The Government is mulling over implementing regulations to ensure that discarded electrical and electronic items are recycled and reused.
The move comes at a good time as China, the world's biggest dumping ground, is banning a lot of the trash reaching it from overseas. And as technology continues to become more pervasive, e-waste in Singapore is expected to increase.
Official figures put the total amount of e-waste generated here at 60,000 tonnes a year, half of which comes from households and the other from industry and commerce. Experts, however, suspect that it could be much more.
As e-waste discarded here is mostly handled by the informal sector made up of scrap traders and rag-and-bone men, its flow is hard to track and data on what gets recycled or incinerated is scarce.
These scrap traders and rag-and-bone men lack the skills to fully recycle the items they collect. Hence, metals like copper, aluminium and even gold, which can be salvaged from e-waste and used to make new products, end up being incinerated.
This adds to carbon emissions and contaminates the ash at the Semakau landfill.
Worse still, these scrap traders and rag-and-bone men may end up discharging chemical compounds which are harmful to both their health and the environment.
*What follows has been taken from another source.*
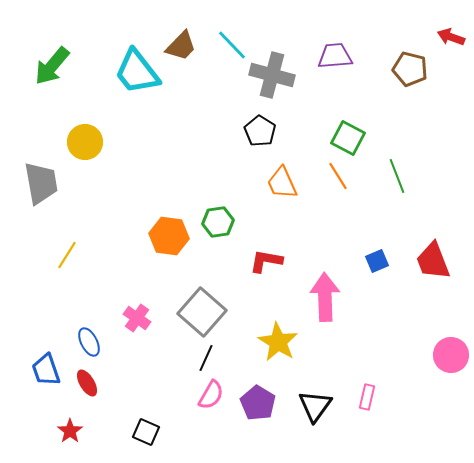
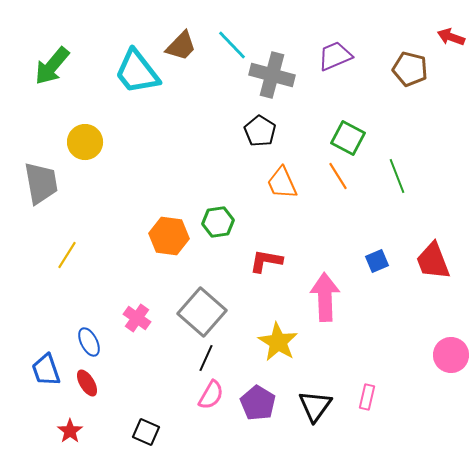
purple trapezoid: rotated 18 degrees counterclockwise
The problem here is that there are hardly any e-waste collection programmes. Consumers find it hard to recycle, and recycling companies suffer from the lack of material to process.
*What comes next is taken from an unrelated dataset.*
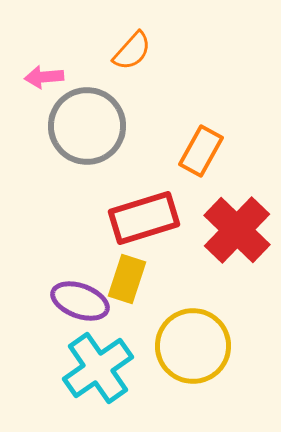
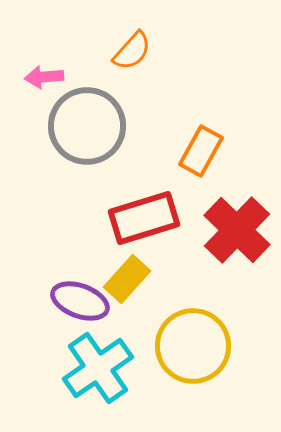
yellow rectangle: rotated 24 degrees clockwise
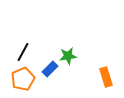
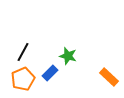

The Government is considering taking on the Extended Producer Responsibility approach, where producers of electrical and electronic items must ensure their goods are recycled, for instance, through e-waste collection points in stores and one-for-one take-back services. The e-waste collected is then transported to licensed recycling facilities.
Such regulations will indeed help, but thought must be put into how the rag-and-bone men - whose livelihoods depend on waste - can be part of the solution.